> _ENTRIES SUPPLIED_:
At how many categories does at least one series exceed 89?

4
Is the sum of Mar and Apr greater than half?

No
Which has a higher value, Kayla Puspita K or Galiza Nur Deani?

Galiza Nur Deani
...
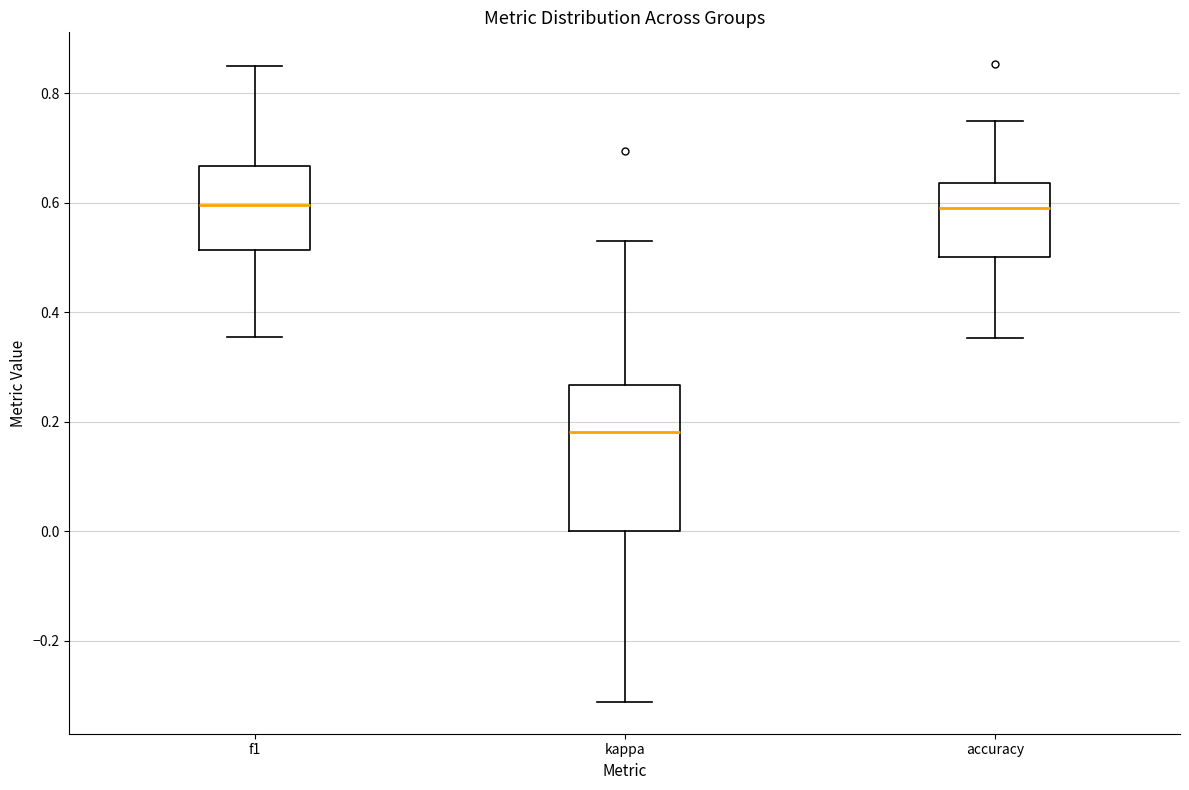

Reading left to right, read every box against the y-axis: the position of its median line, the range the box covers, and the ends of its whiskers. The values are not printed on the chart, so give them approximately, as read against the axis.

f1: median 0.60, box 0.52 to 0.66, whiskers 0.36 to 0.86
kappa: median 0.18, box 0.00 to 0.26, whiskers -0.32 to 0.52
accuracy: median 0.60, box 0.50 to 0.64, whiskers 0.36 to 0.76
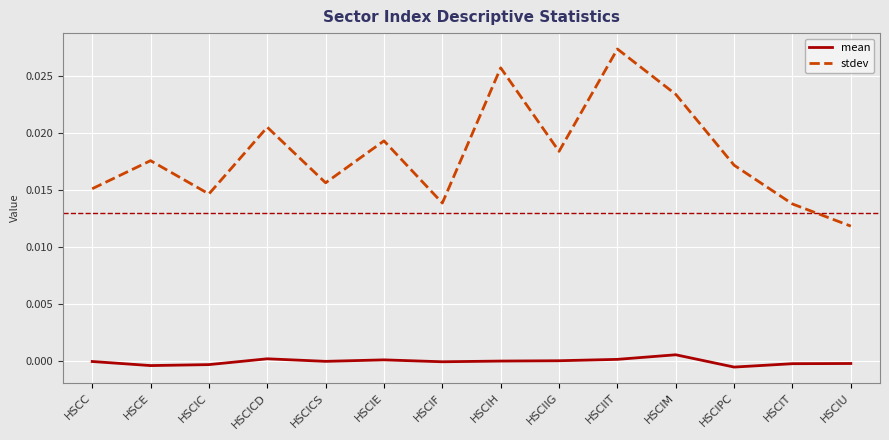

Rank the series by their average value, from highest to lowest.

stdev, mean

> _WORK ORDER_:
Turn the material into a Markdown table with the columns No. and Entry, starting at the line that has "Reading left to" and ending after the line that has "accuracy: median 0.60, box". Number each line in order and leave out blank lines.

> _WORKED SOLUTION_:
| No. | Entry |
|---|---|
| 1 | Reading left to right, read every box against the y-axis: the position of its median line, the range the box covers, and the ends of its whiskers. The values are not printed on the chart, so give them approximately, as read against the axis. |
| 2 | f1: median 0.60, box 0.52 to 0.66, whiskers 0.36 to 0.86 |
| 3 | kappa: median 0.18, box 0.00 to 0.26, whiskers -0.32 to 0.52 |
| 4 | accuracy: median 0.60, box 0.50 to 0.64, whiskers 0.36 to 0.76 |